FRI 29 - 3 - 2024
 
Date: Jan 13, 2011
Source: The Daily Star
Kuwait to investigate allegations of police torture

By Agence France Presse (AFP)

Thursday, January 13, 2011


KUWAIT CITY: Kuwait M.P.s decided unanimously Wednesday to form a parliamentary panel to investigate allegations a man died as a result of police torture, after pressure on the interior minister to open a probe.
The five-member panel was given two weeks to submit its report on the death at a police station Tuesday of Mohammad Ghazzai al-Mutairi, a Kuwaiti citizen in his 30’s.

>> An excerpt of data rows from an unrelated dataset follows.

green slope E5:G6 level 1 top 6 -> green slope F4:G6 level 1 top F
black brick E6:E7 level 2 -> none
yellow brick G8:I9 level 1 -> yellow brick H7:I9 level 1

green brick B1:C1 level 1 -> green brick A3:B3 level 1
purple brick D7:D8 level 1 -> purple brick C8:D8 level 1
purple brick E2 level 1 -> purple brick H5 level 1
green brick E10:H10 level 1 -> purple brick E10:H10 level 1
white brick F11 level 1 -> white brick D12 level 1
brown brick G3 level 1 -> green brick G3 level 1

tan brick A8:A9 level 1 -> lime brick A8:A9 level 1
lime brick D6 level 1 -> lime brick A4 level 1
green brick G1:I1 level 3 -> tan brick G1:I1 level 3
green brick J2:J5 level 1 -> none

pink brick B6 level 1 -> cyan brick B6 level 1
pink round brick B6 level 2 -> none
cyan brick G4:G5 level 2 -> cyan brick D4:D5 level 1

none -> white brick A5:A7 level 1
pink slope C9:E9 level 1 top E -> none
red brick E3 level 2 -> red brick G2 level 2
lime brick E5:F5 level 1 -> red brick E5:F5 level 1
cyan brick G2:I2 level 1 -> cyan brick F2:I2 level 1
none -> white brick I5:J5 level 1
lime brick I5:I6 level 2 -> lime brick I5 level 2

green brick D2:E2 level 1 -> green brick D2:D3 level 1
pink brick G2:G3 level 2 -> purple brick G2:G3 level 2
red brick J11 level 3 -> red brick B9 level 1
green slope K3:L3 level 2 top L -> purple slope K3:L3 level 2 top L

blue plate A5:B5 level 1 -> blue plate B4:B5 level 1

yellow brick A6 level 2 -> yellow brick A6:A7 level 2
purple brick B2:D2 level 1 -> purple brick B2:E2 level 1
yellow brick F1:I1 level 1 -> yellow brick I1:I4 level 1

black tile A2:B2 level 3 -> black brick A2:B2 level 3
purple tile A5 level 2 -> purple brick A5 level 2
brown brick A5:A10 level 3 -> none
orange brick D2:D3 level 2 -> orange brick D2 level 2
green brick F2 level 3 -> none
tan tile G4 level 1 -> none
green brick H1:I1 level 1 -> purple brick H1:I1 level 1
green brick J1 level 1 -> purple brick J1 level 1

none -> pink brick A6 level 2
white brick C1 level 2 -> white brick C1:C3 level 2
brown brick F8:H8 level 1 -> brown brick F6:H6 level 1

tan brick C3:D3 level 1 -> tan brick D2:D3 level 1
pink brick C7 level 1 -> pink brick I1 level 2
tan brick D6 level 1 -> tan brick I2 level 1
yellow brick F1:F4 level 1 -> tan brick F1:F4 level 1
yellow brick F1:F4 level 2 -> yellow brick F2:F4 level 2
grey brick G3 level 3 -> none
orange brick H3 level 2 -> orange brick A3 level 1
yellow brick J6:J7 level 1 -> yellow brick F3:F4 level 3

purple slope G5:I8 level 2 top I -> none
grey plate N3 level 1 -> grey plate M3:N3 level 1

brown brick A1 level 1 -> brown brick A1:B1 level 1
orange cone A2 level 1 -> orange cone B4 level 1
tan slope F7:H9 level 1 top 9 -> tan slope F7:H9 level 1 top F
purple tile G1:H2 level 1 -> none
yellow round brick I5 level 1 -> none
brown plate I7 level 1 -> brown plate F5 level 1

Interior Minister Sheikh Jaber Khaled al-Sabah welcomed the probe, saying that he would punish anyone proven responsible for the man’s death regardless of his post, but urged M.P.s to wait until the results of the probe are made public.


The minister also repeated a statement issued by the Interior Ministry late Tuesday in which it said the man died in the hospital after complaining of chest pains.


He said there was no need to torture the man to extract confessions since he was caught red-handed Saturday with 24 bottles of whisky in his car and confessed to trading in liquor. Trading and use of liquor is totally banned in the conservative Muslim state.

 

Several lawmakers, however, accused the minister of providing false information to Parliament and called on him to resign, saying they would petition to quiz him over the case.


Independent M.P. Hussein Mazyed said the man was tortured mercilessly in the police station and that “they inserted a stick into his rectum.”


Opposition M.P. Mussallam al-Barrak produced what he said a hospital report on the case which said various parts of the man’s body were severely beaten and that he was dead when he arrived at the hospital.
The hospital report also said the man’s legs and hands were tied, according to Barrak.


Some lawmakers likened the way the man was tortured to the treatment of Kuwaitis at the hands of the forces of late Iraqi dictator Saddam Hussein during their occupation of Kuwait in 1990. “This incident constitutes a black point in Kuwait’s [human rights] record,” the independent Kuwait Society for Human Rights said Tuesday. – A.F.P.